Trag
SF 8.1Pattern-based reviews for team coding rules
Pattern-based reviews for team coding rules
Hybrid analysis for cleaner pull requests
Quick decision guide
Overview
Trag is now represented through Aikido Code Quality, where its AI-native review ideas are folded into broader code quality and security workflows. The tool focuses on turning team rules into practical pull request feedback, especially around logic, readability, and maintainability. Its strength is pattern enforcement: reviewers can surface custom standards without writing traditional linters. That helps reviewers turn team standards into repeatable checks quickly.

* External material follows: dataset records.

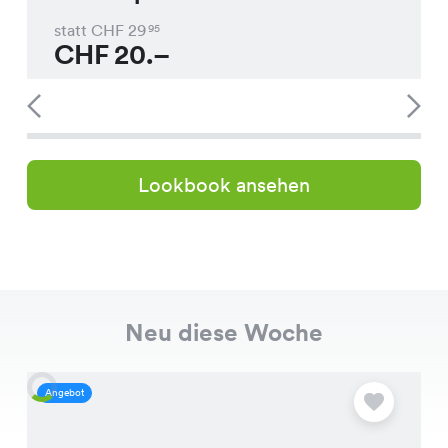
statt CHF
29
95
CHF
20.–
Lookbook ansehen
Neu diese Woche
Angebot
A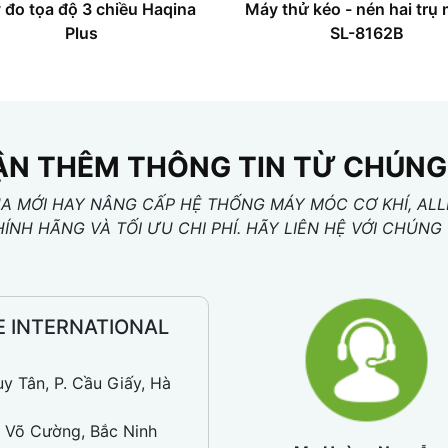
 đo tọa độ 3 chiều Haqina
Máy thử kéo - nén hai trụ
Plus
SL-8162B
N THÊM THÔNG TIN TỪ CHÚNG
 MỚI HAY NÂNG CẤP HỆ THỐNG MÁY MÓC CƠ KHÍ, ALL
HÍNH HÃNG VÀ TỐI ƯU CHI PHÍ. HÃY LIÊN HỆ VỚI CHÚ
E INTERNATIONAL
uy Tân, P. Cầu Giấy, Hà
 Võ Cường, Bắc Ninh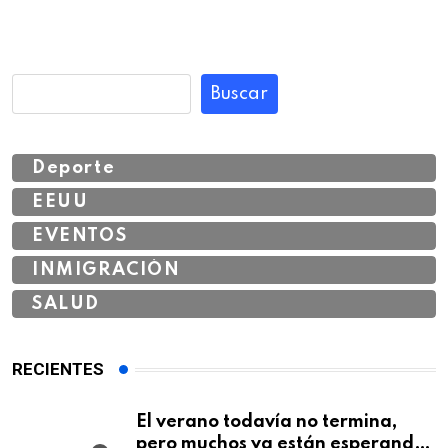
Buscar
Deporte
EEUU
EVENTOS
INMIGRACIÓN
SALUD
RECIENTES
El verano todavía no termina,
pero muchos ya están esperando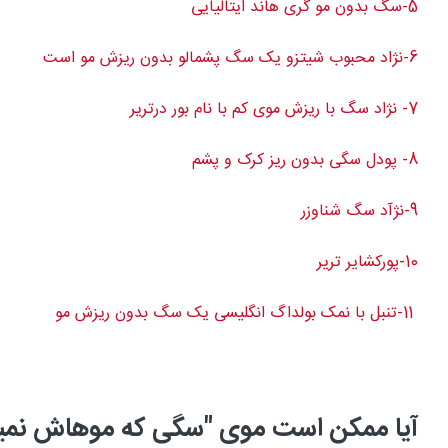
5-سگ بدون مو گری هاند ایتالیایی
6-نژاد محبوب شیتزو یک سگ پشمالو بدون ریزش مو است
7- نژاد سگ با ریزش موی کم با نام بور درتریر
8- پودل سگی بدون ریز کرک و پشم
9-نژآد سگ شناوزر
10-پورکشایر تریر
11-
تنبل با نمک بولداگ انگلیسی یک سگ بدون ریزش مو
آیا ممکن است موی "سگی که موهاش نمیری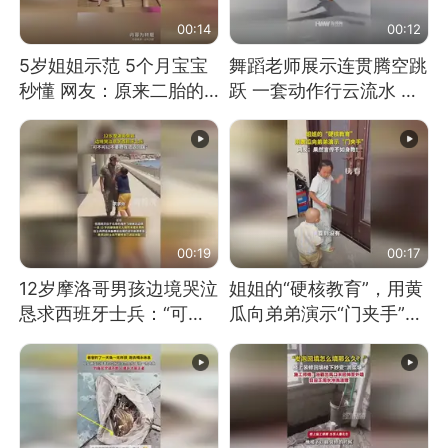
00:14
00:12
5岁姐姐示范 5个月宝宝
舞蹈老师展示连贯腾空跳
秒懂 网友：原来二胎的
跃 一套动作行云流水 节
快乐长这样
奏感拉满 网友：怎么做
到又舞又武的？
00:19
00:17
12岁摩洛哥男孩边境哭泣
姐姐的“硬核教育”，用黄
恳求西班牙士兵：“可不
瓜向弟弟演示“门夹手”，
可以不要把我遣返回国”
网友：果然言传不如身
教！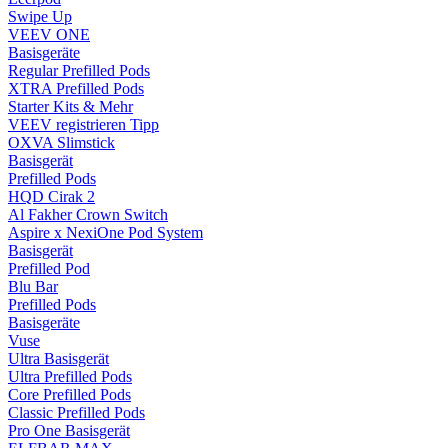
Swipe Up
VEEV ONE
Basisgeräte
Regular Prefilled Pods
XTRA Prefilled Pods
Starter Kits & Mehr
VEEV registrieren
Tipp
OXVA Slimstick
Basisgerät
Prefilled Pods
HQD Cirak 2
Al Fakher Crown Switch
Aspire x NexiOne Pod System
Basisgerät
Prefilled Pod
Blu Bar
Prefilled Pods
Basisgeräte
Vuse
Ultra Basisgerät
Ultra Prefilled Pods
Core Prefilled Pods
Classic Prefilled Pods
Pro One Basisgerät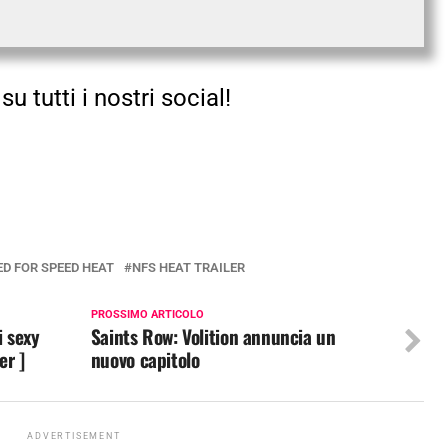
su tutti i nostri social!
ED FOR SPEED HEAT
NFS HEAT TRAILER
PROSSIMO ARTICOLO
i sexy
Saints Row: Volition annuncia un
er ]
nuovo capitolo
ADVERTISEMENT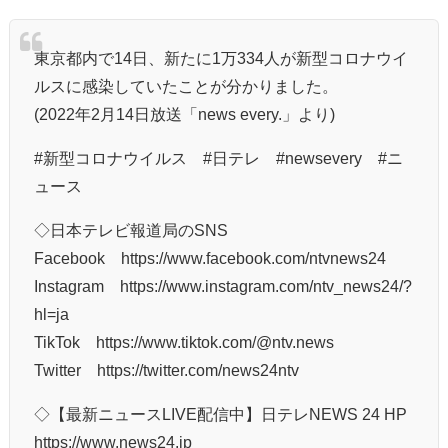
東京都内で14日、新たに1万334人が新型コロナウイ
ルスに感染していたことが分かりました。
(2022年2月14日放送「news every.」より)
#新型コロナウイルス #日テレ​​ #newsevery #ニ
ュース​​
◇日本テレビ報道局のSNS
Facebook https://www.facebook.com/ntvnews24
Instagram https://www.instagram.com/ntv_news24/?
hl=ja
TikTok https://www.tiktok.com/@ntv.news
Twitter https://twitter.com/news24ntv
◇【最新ニュースLIVE配信中】日テレNEWS 24 HP
https://www.news24.jp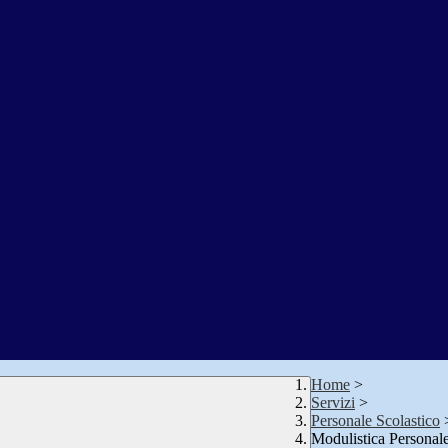
Home
>
Servizi
>
Personale Scolastico
Modulistica Personale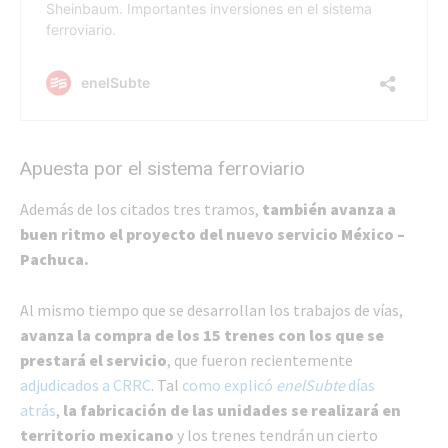
Apuesta por el sistema ferroviario
Además de los citados tres tramos,
también avanza a
buen ritmo el proyecto del nuevo servicio
México –
Pachuca.
Al mismo tiempo que se desarrollan los trabajos de vías,
avanza la compra de los 15 trenes con los que se
prestará el servicio
, que fueron recientemente
adjudicados a CRRC
. Tal
como explicó
enelSubte
días
atrás
,
la fabricación de las unidades se realizará en
territorio mexicano
y los trenes tendrán un cierto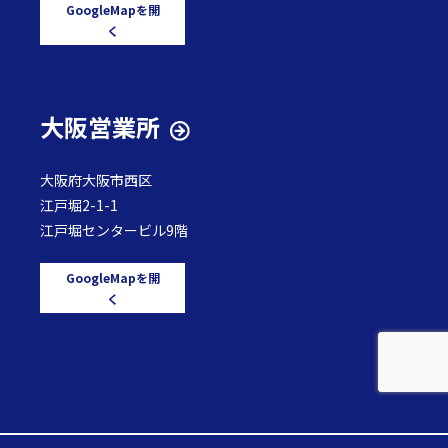
GoogleMapを開
く
大阪営業所
大阪府大阪市西区
江戸堀2-1-1
江戸堀センタービル9階
GoogleMapを開
く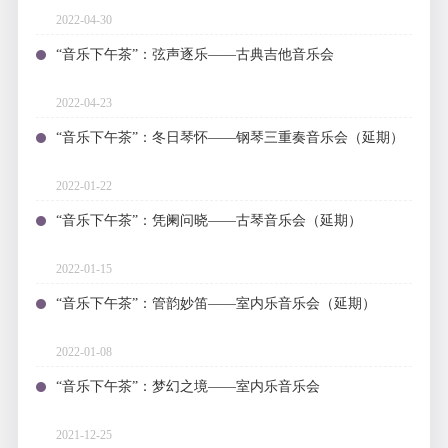
2022-04-30
“音乐下午茶”：弦声逐乐——古典吉他音乐会
2022-04-23
“音乐下午茶”：冬日琴怀——钢琴三重奏音乐会（延期）
2022-01-22
“音乐下午茶”：凭阑问晓——古琴音乐会（延期）
2022-01-15
“音乐下午茶”：管韵妙笛——室内乐音乐会（延期）
2022-01-08
“音乐下午茶”：梦幻之境——室内乐音乐会
2021-12-25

It fits teams that want code review rules expressed in plain language and connected to security awareness. Buyers should verify current packaging because Trag has been absorbed into Aikido. It is less suitable as a standalone legacy product; compare it with Bito, Korbit AI, and Sonar before adoption. Adoption works best when teams confirm ownership, roadmap, and Aikido packaging before making rollout decisions internally.
DeepSource is a code quality and security review platform for teams that want static analysis tied closely to pull request decisions. It combines analyzers, coverage signals, secrets checks, and AI-assisted review so developers see higher-signal findings before merge. Its strength is breadth: quality, security, and reporting sit in one workflow rather than separate dashboards. That keeps review signals visible before merge across teams consistently.
It fits teams that already treat code review as a quality gate and need consistent enforcement across repositories. Buyers should watch AI credit usage, language coverage, and how findings map to existing CI policies. DeepSource is less useful as a lightweight reviewer alone; compare it with Sonar, Bito, and Greptile before standardizing. Adoption works best when teams tune rules, ownership, and reporting before standardizing.
Side-by-side
Feature check
Use cases
The trade-offs
Final verdict
Current catalog data shows meaningful overlap between Trag and DeepSource. Use the signals below to decide based on workflow, ecosystem, pricing, and implementation fit.
Trag has 4 visible decision signals and DeepSource has 4.
DeepSource has the higher SoftFinders Score in the current catalog data.